▶ Collected data:
□ □ □ □

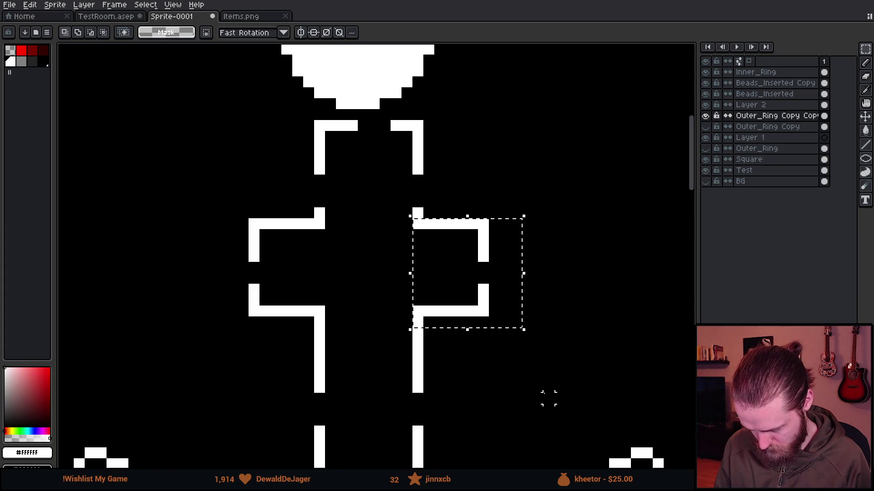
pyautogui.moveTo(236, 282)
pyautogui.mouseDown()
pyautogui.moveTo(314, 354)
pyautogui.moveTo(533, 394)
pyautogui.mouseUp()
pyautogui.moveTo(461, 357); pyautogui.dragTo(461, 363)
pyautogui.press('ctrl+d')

□ □ □ □

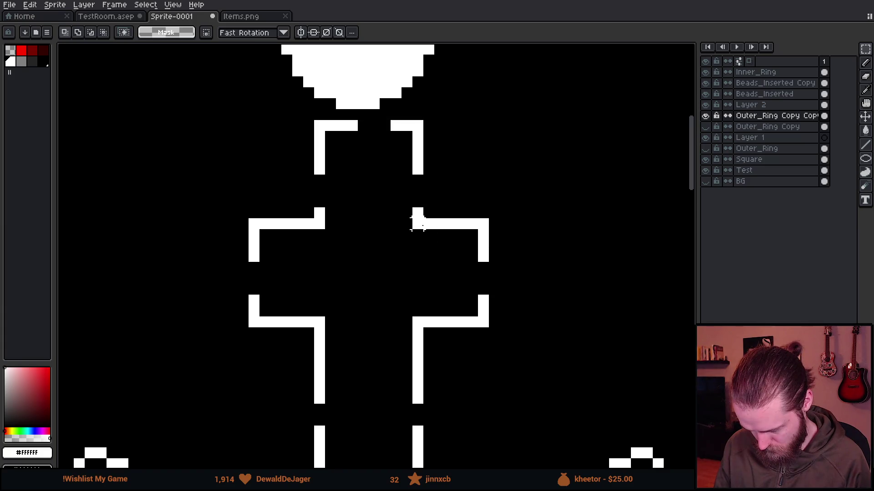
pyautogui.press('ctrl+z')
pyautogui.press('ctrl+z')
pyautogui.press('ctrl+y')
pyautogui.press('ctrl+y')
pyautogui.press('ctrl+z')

□ □ □ □

▶ INSTRUCTIONS FOR THE TASK:
Return, from the data, each line that has the word "moveTo" in it.

▶ RESULT OF THIS TASK:
pyautogui.moveTo(236, 282)
pyautogui.moveTo(314, 354)
pyautogui.moveTo(533, 394)
pyautogui.moveTo(461, 357); pyautogui.dragTo(461, 363)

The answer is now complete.